Project Summary Multiple feedback mechanisms converge on the polytopic, ER (endoplasmic reticulum)-localized enzyme HMG CoA reductase (HMGCR), which catalyzes a key step in synthesis of cholesterol and essential nonsterol isoprenoids including Fpp (farnesyl pyrophosphate) and GGpp (geranylgeranyl pyrophosphate). Fpp and GGpp can become attached to many cellular proteins and are utilized in synthesis of dolichol, ubiquinone, heme, and vitamin K2. One mechanism for feedback control of HMGCR involves sterol-induced ubiquitination, which marks the enzyme for extraction across ER membranes and subsequent release into the cytosol for proteasome- mediated ERAD (ER-associated degradation). GGpp augments ERAD of HMGCR by enhancing its membrane extraction. We recently discovered that GGpp inhibits sterol-induced binding of HMGCR to UBIAD1 (UbiA prenyltransferase domain-containing protein-1), which utilizes GGpp to synthesize vitamin K2. This inhibition allows for membrane extraction of HMGCR and ER-to-Golgi transport of UBIAD1. Mutations in UBIAD1 cause SCD (Schnyder corneal dystrophy), an autosomal dominant eye disease characterized by corneal accumulation of cholesterol. SCD-associated UBIAD1 resists GGpp-induced release from HMGCR and becomes trapped in the ER where it blocks HMGCR ERAD. Building on discoveries summarized above, we are now poised to 1) elucidate mechanisms through which sterols promote ubiquitination of HMGCR; 2) determine the molecular structure of HMGCR; 3) establish how ubiquitinated HMGCR is removed from ER membranes for ERAD; and 4) ascertain the physiological significance of HMGCR ERAD. Collectively, these studies will provide key information regarding mechanisms by which polytopic HMGCR is removed from ER membranes and delivered cytosolic proteasomes for ERAD. In addition, these studies have significant clinical implications. HMGCR is the target of statins, widely prescribed drugs that lower plasma LDL-cholesterol and reduce cardiovascular disease. However, statins trigger responses that cause accumulation of HMGCR, which blunts their clinical effects. This increase results in part, from slowed ERAD of HMGCR. Thus, elucidating mechanisms for HMGCR ERAD holds promise for development of new therapies that increase the efficacy of statins and further reduce heart attacks.

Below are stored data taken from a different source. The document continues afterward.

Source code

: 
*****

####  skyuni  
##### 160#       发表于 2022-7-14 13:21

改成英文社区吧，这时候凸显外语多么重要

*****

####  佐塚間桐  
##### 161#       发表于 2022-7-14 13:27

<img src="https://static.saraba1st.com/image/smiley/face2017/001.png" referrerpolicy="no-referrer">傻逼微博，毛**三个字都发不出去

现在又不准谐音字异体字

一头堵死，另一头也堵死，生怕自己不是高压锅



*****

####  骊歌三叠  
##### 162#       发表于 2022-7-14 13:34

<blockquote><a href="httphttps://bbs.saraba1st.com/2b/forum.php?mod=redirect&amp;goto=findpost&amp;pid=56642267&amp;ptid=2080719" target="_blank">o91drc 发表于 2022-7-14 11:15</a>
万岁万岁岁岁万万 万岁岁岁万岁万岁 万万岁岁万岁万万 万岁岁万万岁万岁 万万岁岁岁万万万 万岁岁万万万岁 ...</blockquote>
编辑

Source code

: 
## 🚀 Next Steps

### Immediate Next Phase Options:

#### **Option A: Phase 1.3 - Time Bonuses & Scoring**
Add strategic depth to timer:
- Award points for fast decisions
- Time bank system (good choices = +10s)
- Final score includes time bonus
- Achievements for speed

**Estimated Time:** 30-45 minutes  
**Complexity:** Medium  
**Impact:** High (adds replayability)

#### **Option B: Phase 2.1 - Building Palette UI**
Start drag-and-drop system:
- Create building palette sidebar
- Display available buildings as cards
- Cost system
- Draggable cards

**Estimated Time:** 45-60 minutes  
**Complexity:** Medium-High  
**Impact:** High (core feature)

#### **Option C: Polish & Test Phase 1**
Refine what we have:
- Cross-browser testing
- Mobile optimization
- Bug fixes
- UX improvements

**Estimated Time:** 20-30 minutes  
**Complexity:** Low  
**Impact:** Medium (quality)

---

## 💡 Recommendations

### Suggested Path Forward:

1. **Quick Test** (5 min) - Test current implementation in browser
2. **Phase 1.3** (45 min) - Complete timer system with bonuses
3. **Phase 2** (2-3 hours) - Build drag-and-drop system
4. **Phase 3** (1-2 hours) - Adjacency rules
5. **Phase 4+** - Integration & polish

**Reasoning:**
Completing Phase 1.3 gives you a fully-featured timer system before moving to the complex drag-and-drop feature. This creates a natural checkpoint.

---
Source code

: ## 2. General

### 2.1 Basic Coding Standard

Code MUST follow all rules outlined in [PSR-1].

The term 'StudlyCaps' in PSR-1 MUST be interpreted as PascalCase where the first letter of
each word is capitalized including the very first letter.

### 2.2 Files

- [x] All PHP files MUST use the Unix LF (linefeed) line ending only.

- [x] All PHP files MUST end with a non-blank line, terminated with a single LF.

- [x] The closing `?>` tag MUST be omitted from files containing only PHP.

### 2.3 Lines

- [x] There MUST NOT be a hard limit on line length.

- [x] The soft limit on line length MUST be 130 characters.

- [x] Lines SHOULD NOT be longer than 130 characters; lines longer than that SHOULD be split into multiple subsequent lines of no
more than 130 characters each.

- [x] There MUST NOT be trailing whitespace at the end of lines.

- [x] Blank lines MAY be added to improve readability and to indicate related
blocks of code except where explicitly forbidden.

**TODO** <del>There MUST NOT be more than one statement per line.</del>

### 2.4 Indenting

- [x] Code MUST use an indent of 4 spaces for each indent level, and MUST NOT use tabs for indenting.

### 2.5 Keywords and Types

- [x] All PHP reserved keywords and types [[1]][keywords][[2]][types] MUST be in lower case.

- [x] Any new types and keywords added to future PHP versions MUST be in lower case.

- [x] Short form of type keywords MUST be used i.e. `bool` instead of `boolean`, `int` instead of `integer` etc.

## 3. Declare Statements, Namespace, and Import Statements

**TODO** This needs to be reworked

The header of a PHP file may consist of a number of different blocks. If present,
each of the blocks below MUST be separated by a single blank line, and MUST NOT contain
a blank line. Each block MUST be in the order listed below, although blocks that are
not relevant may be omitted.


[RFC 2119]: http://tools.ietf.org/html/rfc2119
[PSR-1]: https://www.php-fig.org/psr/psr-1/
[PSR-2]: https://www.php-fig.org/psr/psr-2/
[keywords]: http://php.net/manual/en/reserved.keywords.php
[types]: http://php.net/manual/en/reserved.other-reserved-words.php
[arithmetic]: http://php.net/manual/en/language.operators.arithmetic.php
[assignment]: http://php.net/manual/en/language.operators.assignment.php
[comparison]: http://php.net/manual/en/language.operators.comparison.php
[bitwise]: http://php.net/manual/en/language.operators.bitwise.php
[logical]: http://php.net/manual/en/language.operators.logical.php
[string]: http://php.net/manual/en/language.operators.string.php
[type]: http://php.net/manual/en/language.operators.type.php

项目概要 多种反馈机制集中在多位、ER（内质网）定位酶 HMG 上 CoA 还原酶 (HMGCR)，催化胆固醇和必需非甾醇合成的关键步骤 类异戊二烯包括 Fpp（法尼基焦磷酸）和 GGpp（香叶基香叶基焦磷酸）。 Fpp 和 GGpp 可以附着在许多细胞蛋白质上，并用于合成多醇、泛醌、血红素和 维生素K2。 HMGCR 反馈控制的一种机制涉及甾醇诱导的泛素化，这标志着 跨内质网膜提取的酶，随后释放到胞质溶胶中用于蛋白酶体- 介导的 ERAD（ER 相关降解）。 GGpp 通过增强 HMGCR 的膜来增强 HMGCR 的 ERAD 萃取。我们最近发现 GGpp 抑制甾醇诱导的 HMGCR 与 UBIAD1 (UbiA 含有异戊烯基转移酶结构域的蛋白-1)，利用 GGpp 合成维生素 K2。这种抑制 允许膜提取 HMGCR 和 UBIAD1 的 ER 至高尔基体转运。 UBIAD1突变导致 SCD（施奈德角膜营养不良），一种以角膜积聚为特征的常染色体显性眼病 胆固醇。 SCD 相关的 UBIAD1 抵抗 GGpp 诱导的 HMGCR 释放并被困在 ER 阻断 HMGCR ERAD。 基于上述总结的发现，我们现在准备：1）阐明机制 甾醇促进 HMGCR 泛素化； 2)确定HMGCR的分子结构； 3）建立 如何从 ER 膜上去除泛素化 HMGCR 以进行 ERAD； 4) 确定生理 HMGCR ERAD 的意义。总的来说，这些研究将提供有关机制的关键信息 通过该方法，多位 HMGCR 从 ER 膜上去除，并为 ERAD 提供胞质蛋白酶体。在 此外，这些研究具有重要的临床意义。 HMGCR 是他汀类药物的靶点，被广泛使用 降低血浆低密度脂蛋白胆固醇并减少心血管疾病的药物。然而，他汀类药物会引发反应 会导致 HMGCR 积累，从而削弱其临床效果。这种增长的部分原因是速度放缓 HMGCR 的 ERAD。因此，阐明 HMGCR ERAD 的机制有望开发新的 提高他汀类药物疗效并进一步减少心脏病发作的疗法。